● Goal of the exercise
Using the records below, give again exactly the lines from the line that contains "bench: none [10,188,187,277]" through the line that contains "potted plant: none", both ends included, and only those.

*** Records shown Section Begins ***

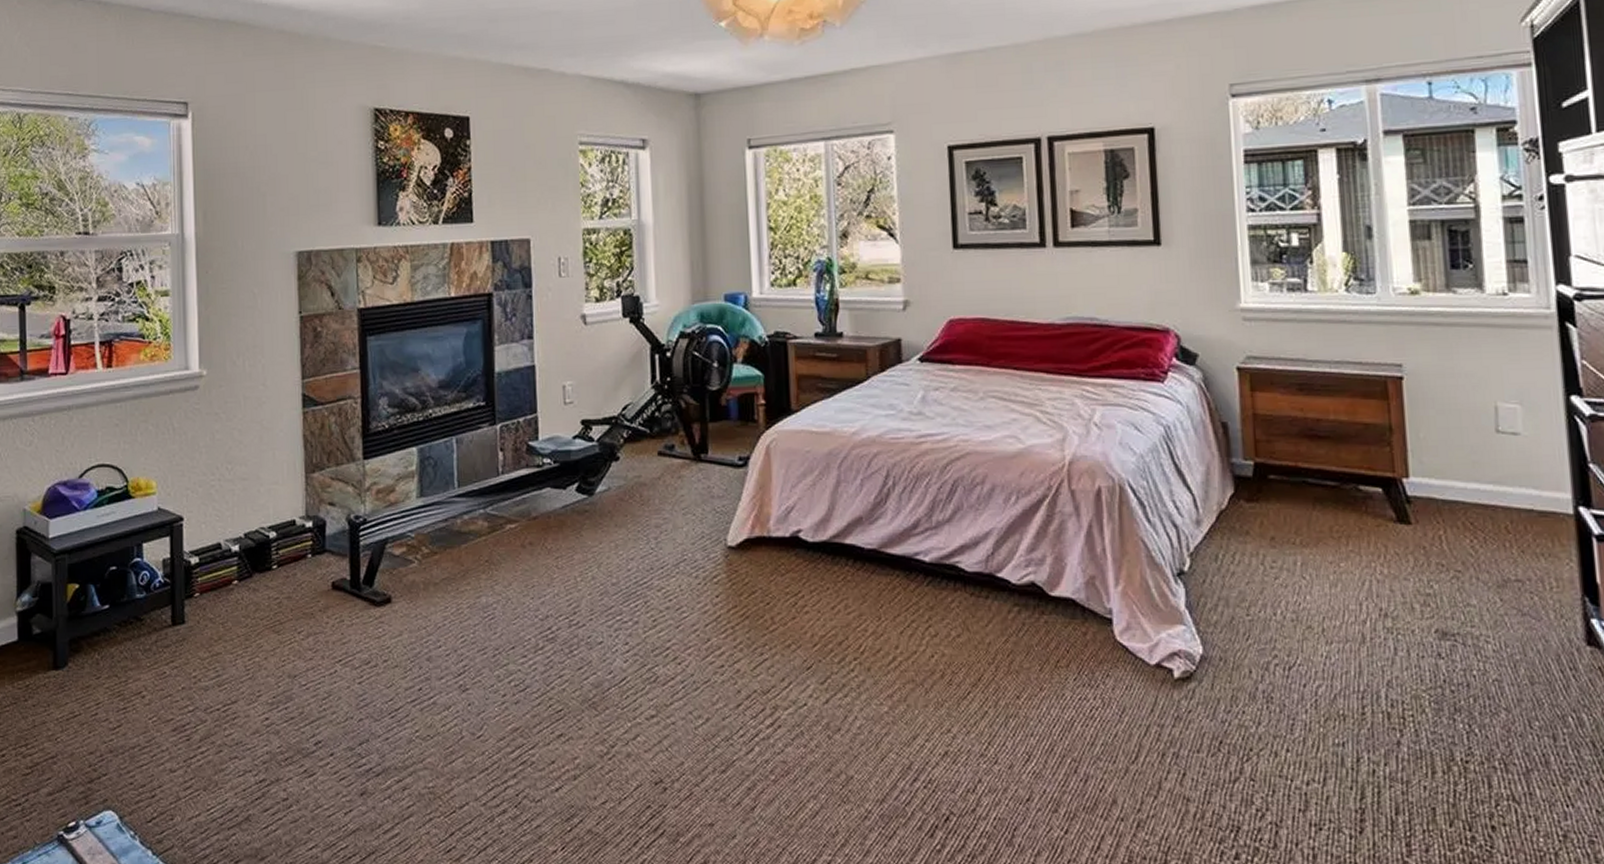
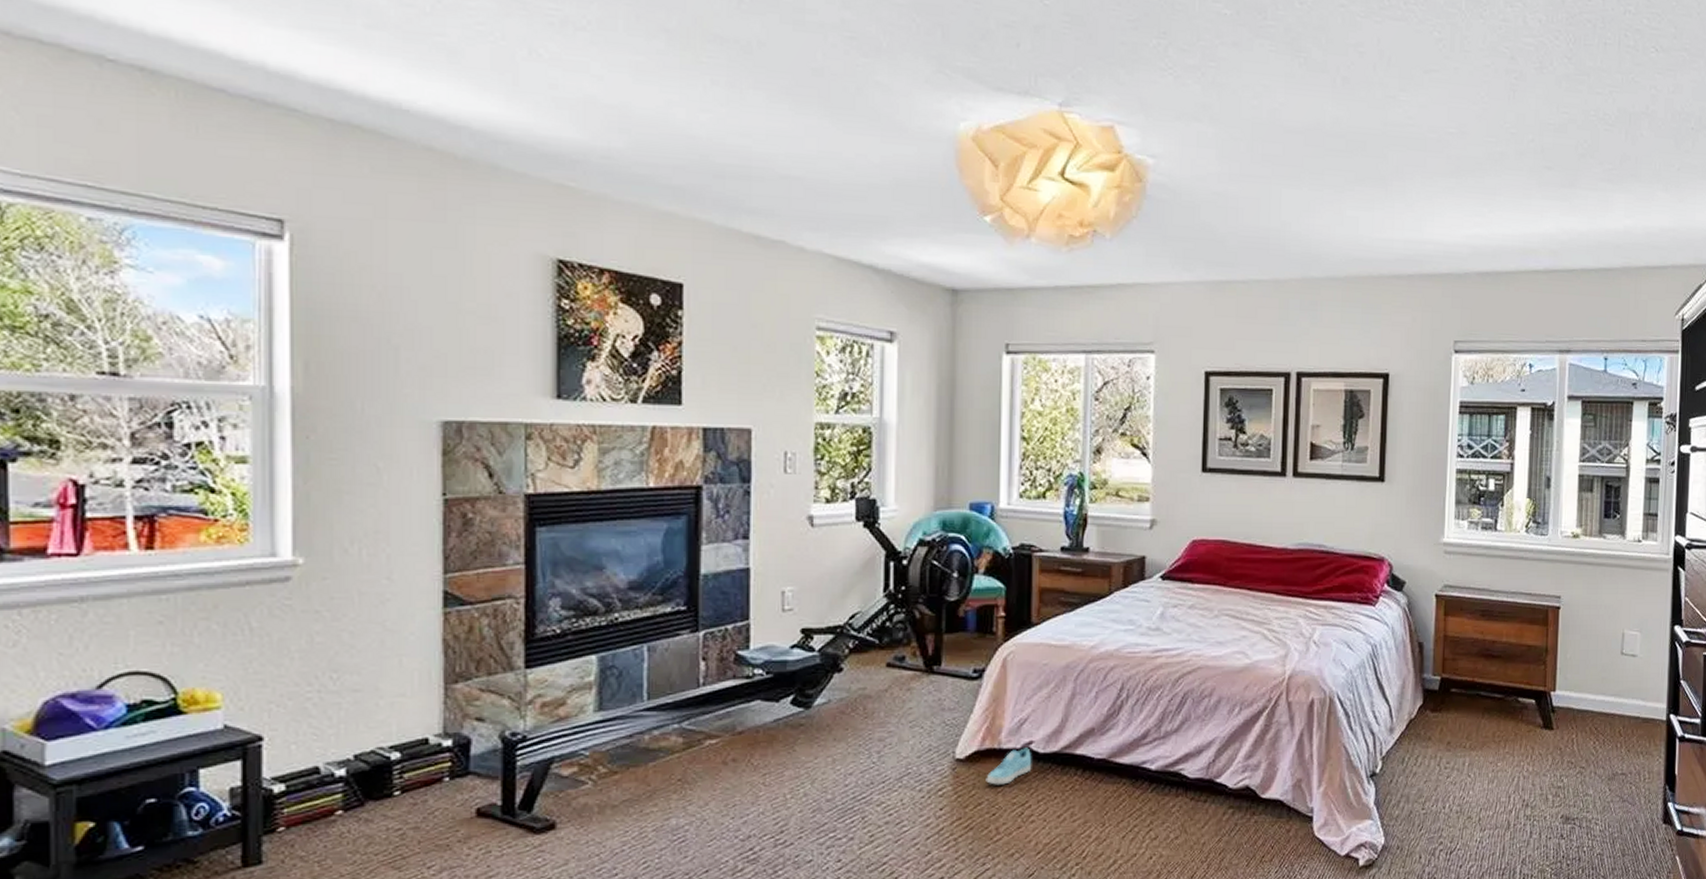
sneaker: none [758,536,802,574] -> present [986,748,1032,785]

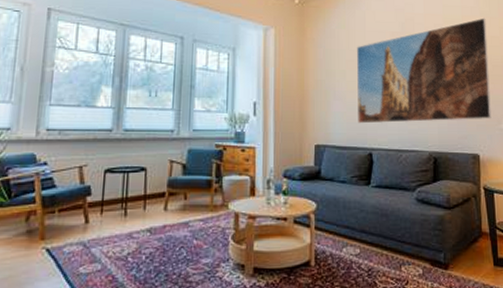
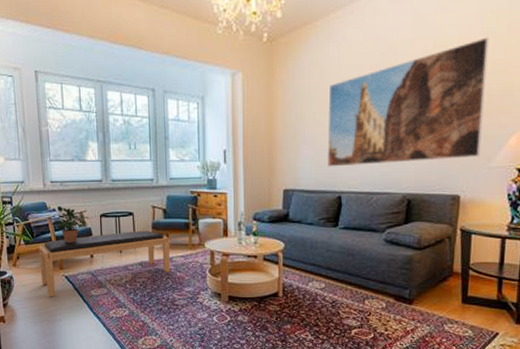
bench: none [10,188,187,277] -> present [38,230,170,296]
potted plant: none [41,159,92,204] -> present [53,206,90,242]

*** Records shown Section Ends ***
*** Records shown Section Begins ***

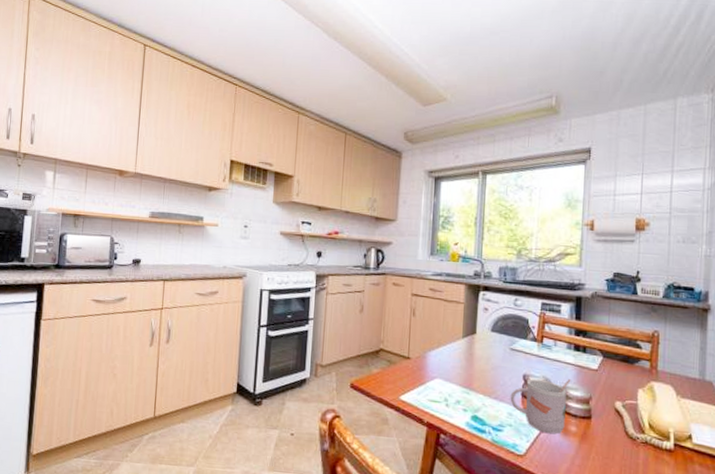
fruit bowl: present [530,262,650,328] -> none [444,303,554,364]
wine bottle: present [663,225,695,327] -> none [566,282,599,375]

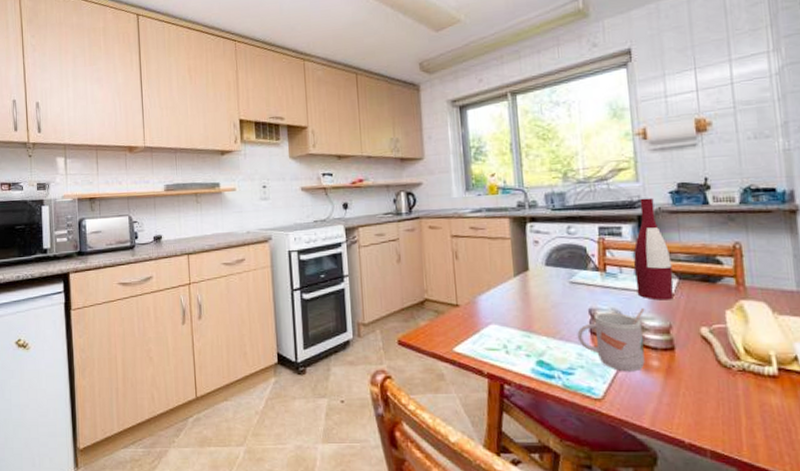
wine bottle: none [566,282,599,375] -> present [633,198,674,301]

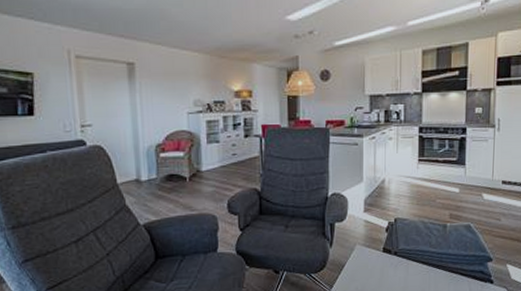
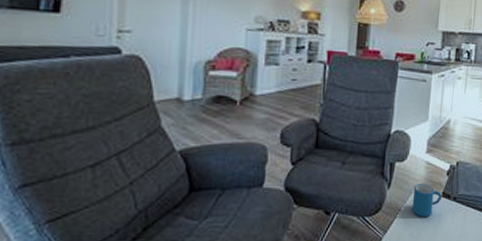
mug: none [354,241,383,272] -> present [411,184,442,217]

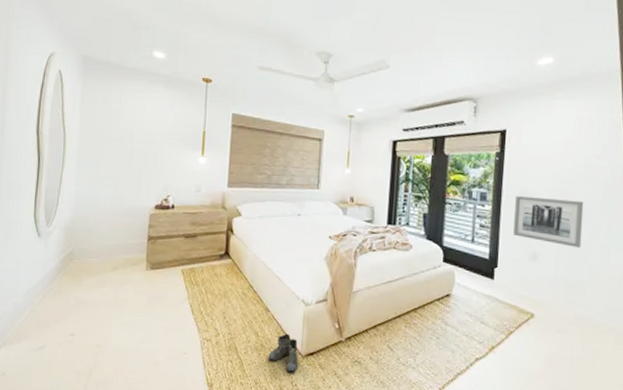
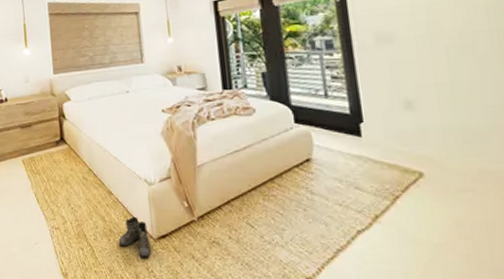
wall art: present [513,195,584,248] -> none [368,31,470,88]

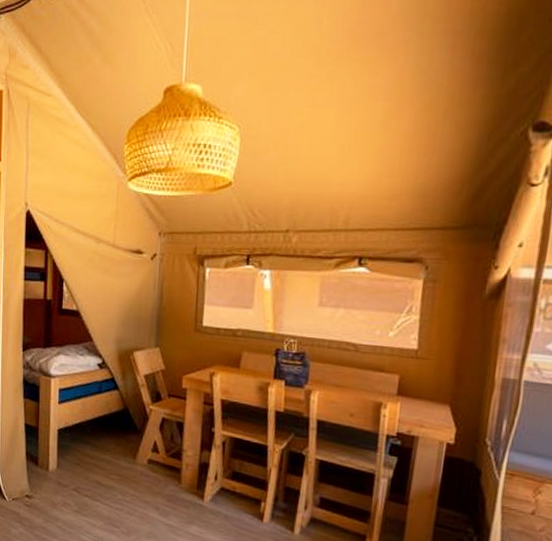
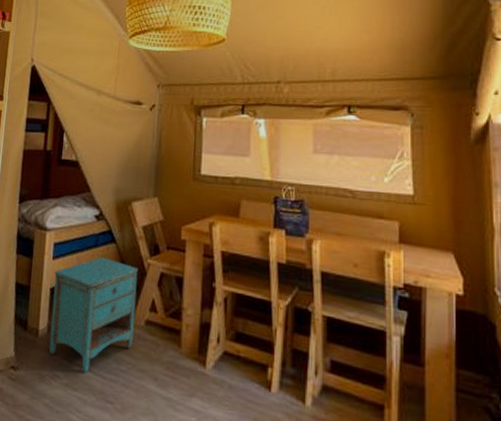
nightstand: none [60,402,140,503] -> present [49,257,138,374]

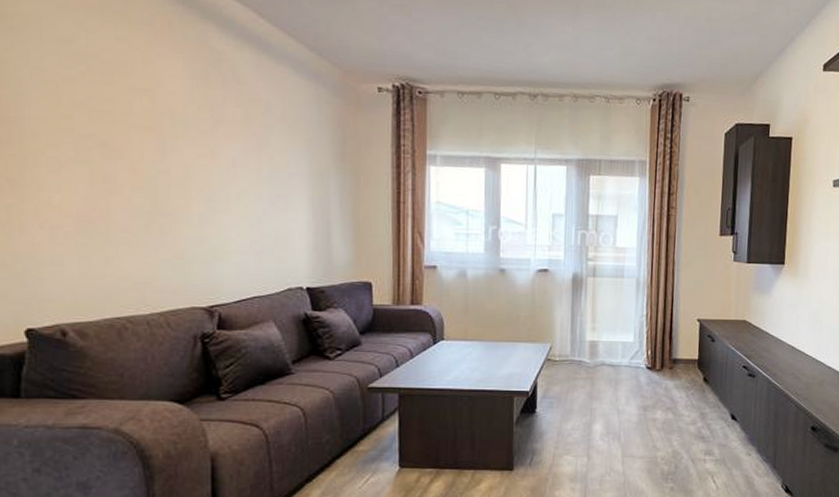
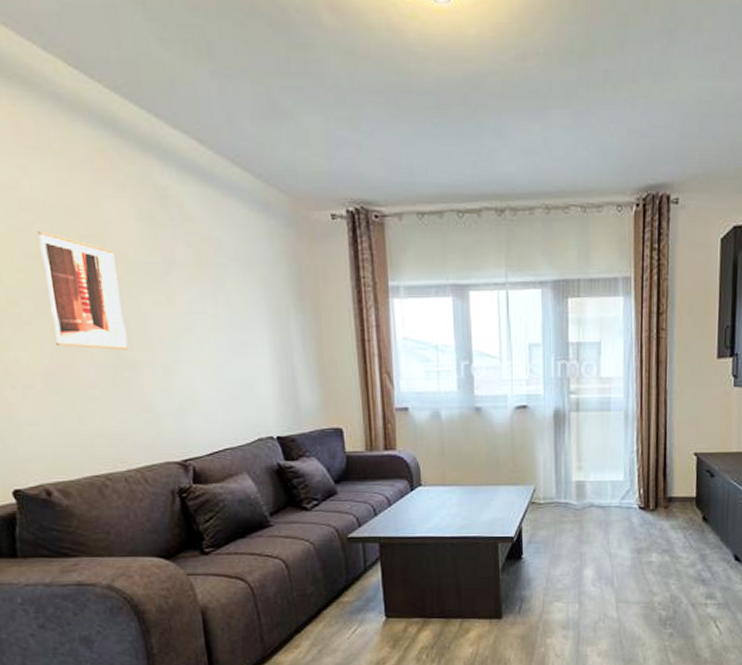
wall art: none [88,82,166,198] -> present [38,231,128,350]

*** Records shown Section Ends ***

● Written solution
bench: none [10,188,187,277] -> present [38,230,170,296]
potted plant: none [41,159,92,204] -> present [53,206,90,242]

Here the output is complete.